*THE TASK*: List every line in the items below that contains the string "Voiceover".
──────────────────────────────
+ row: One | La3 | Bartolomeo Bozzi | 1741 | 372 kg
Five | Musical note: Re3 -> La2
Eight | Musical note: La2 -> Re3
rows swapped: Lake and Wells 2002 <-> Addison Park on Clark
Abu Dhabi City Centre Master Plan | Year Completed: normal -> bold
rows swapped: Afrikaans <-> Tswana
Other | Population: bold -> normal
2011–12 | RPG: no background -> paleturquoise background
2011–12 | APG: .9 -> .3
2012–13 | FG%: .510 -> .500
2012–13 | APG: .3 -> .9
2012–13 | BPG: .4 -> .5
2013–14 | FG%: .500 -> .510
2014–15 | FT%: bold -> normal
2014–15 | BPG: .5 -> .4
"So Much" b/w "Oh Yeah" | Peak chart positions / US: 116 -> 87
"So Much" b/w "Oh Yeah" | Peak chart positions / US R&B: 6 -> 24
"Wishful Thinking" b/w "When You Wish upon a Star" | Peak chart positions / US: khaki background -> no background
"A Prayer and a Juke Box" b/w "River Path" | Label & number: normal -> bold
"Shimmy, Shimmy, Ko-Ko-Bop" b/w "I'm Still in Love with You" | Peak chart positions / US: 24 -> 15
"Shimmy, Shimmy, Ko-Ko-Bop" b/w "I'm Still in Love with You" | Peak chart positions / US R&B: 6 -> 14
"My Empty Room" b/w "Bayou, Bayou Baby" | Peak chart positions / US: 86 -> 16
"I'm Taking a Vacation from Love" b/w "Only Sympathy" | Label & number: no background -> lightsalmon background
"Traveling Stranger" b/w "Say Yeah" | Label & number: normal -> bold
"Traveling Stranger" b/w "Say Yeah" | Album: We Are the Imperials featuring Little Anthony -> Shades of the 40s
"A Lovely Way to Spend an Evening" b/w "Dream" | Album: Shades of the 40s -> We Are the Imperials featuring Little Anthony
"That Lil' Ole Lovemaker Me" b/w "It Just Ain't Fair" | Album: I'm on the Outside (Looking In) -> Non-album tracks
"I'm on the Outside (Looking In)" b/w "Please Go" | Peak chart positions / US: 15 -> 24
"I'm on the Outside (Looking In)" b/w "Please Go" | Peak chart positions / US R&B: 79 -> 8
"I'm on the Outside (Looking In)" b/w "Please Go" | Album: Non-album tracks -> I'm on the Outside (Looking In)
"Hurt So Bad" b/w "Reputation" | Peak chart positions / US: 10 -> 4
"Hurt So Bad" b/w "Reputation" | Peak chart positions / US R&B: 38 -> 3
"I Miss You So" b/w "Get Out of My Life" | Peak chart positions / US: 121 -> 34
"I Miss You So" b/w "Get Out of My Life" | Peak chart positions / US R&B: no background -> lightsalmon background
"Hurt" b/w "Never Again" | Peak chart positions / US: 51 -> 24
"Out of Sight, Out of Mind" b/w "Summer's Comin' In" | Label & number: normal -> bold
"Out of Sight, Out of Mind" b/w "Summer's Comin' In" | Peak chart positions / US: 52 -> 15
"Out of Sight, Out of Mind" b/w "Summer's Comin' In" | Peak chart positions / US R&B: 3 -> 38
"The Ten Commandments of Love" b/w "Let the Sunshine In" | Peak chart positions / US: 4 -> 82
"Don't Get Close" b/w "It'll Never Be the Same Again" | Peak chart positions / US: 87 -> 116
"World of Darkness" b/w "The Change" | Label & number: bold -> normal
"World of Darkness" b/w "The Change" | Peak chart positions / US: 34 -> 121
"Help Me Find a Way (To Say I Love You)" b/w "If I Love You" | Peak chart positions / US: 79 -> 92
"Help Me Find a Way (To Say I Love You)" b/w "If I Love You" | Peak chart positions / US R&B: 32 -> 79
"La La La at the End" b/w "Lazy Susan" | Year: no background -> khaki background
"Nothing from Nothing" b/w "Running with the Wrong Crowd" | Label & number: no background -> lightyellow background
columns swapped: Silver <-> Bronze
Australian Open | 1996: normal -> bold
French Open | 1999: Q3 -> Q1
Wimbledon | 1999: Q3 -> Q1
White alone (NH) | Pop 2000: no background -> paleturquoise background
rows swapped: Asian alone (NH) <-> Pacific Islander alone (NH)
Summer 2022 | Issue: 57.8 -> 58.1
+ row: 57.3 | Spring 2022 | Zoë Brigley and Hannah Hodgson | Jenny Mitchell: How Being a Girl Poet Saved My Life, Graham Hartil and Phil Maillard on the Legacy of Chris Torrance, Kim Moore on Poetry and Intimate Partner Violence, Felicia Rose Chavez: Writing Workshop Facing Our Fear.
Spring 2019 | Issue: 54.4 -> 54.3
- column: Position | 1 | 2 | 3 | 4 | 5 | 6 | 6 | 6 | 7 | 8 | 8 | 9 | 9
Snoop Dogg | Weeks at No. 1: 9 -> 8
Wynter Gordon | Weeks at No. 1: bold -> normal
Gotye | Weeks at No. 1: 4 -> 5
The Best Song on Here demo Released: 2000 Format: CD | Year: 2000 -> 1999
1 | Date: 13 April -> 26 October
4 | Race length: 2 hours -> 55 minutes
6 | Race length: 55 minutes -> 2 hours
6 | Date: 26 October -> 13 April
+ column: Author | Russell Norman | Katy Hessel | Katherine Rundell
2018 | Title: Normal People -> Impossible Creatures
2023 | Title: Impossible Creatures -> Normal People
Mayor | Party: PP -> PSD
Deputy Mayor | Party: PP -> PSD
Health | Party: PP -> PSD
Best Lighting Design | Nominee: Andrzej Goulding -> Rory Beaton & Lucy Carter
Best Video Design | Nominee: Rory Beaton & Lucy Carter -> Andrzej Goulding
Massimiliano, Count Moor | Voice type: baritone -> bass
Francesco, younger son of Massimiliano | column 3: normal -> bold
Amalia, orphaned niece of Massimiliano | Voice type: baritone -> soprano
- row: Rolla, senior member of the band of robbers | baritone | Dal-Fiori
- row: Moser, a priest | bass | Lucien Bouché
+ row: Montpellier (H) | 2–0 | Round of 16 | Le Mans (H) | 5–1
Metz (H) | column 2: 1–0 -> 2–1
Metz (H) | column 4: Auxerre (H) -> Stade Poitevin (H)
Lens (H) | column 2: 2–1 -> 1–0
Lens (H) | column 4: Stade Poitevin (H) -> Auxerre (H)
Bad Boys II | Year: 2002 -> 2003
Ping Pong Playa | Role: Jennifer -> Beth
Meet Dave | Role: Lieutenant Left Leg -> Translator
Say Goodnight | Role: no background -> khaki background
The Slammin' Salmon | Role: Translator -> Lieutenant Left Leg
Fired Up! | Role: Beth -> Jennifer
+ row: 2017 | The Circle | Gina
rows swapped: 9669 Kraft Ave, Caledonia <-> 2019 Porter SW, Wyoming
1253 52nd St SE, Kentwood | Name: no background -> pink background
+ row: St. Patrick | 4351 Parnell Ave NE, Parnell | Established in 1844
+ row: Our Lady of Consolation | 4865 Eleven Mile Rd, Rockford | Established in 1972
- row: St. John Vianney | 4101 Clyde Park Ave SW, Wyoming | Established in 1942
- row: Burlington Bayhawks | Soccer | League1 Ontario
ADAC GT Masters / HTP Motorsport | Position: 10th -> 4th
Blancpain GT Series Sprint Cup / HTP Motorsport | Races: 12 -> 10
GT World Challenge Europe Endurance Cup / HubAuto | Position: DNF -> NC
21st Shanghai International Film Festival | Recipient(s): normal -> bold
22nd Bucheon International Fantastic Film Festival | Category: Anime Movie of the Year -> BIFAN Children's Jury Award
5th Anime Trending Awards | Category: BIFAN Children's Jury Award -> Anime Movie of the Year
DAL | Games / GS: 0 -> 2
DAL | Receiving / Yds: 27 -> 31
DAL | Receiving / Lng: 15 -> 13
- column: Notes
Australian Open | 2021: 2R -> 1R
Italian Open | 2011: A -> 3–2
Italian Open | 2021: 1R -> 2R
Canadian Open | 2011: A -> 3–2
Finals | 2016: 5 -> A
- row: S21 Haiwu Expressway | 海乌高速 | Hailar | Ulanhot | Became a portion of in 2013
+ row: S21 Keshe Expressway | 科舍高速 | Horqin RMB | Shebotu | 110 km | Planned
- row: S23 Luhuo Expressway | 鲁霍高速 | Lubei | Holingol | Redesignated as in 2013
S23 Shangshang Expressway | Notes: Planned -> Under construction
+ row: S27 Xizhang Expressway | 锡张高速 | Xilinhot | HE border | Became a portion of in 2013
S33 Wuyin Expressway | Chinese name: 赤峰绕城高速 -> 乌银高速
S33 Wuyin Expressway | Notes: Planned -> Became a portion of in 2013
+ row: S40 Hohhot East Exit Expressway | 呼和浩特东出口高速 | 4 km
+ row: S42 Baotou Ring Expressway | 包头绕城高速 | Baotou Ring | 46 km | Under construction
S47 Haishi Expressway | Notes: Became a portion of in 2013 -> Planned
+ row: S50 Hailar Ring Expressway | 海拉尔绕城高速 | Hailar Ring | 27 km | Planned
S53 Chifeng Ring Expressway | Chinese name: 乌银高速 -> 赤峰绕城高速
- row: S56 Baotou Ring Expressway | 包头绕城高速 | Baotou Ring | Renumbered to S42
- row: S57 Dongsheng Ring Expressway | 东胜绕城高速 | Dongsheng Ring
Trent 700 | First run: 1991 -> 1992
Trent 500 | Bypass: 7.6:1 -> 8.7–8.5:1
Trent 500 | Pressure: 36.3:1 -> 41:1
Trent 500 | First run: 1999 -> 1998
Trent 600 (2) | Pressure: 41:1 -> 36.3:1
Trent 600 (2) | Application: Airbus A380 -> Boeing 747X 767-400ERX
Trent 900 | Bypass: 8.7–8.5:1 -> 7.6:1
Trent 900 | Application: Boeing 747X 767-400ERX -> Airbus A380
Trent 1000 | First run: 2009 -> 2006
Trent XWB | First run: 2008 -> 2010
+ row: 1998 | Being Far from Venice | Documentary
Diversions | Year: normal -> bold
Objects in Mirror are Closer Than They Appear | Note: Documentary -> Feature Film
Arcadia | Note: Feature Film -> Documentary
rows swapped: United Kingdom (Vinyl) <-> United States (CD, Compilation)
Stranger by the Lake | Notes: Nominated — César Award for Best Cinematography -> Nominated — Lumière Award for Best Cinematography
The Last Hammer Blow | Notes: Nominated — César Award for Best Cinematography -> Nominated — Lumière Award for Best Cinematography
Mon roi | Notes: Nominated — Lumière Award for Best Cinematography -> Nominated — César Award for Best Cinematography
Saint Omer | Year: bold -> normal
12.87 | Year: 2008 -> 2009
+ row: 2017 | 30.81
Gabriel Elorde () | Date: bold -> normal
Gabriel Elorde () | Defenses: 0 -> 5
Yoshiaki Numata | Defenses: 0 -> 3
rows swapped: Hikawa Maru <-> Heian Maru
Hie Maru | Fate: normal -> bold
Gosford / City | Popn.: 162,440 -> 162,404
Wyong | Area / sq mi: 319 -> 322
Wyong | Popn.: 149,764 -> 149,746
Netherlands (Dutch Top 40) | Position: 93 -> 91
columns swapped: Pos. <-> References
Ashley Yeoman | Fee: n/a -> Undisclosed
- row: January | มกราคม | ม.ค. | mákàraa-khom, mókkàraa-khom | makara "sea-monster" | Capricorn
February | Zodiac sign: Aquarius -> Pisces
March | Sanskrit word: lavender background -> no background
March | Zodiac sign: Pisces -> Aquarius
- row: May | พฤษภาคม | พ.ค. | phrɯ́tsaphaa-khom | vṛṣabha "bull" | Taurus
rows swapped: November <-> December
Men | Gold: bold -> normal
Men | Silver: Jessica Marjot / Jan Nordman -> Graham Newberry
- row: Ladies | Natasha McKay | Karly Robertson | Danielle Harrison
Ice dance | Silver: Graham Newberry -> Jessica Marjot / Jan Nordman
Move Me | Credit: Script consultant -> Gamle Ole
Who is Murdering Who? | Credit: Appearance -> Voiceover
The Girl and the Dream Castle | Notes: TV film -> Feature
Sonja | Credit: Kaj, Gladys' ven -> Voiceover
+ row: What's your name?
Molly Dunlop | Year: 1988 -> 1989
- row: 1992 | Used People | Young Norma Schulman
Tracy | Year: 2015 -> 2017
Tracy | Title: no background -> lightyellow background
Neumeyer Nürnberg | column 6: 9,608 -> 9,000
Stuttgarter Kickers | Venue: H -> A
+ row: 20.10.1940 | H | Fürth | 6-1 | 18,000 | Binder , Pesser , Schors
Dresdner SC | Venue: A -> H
──────────────────────────────
*FULL OUTPUT*:
Who is Murdering Who? | Credit: Appearance -> Voiceover
Sonja | Credit: Kaj, Gladys' ven -> Voiceover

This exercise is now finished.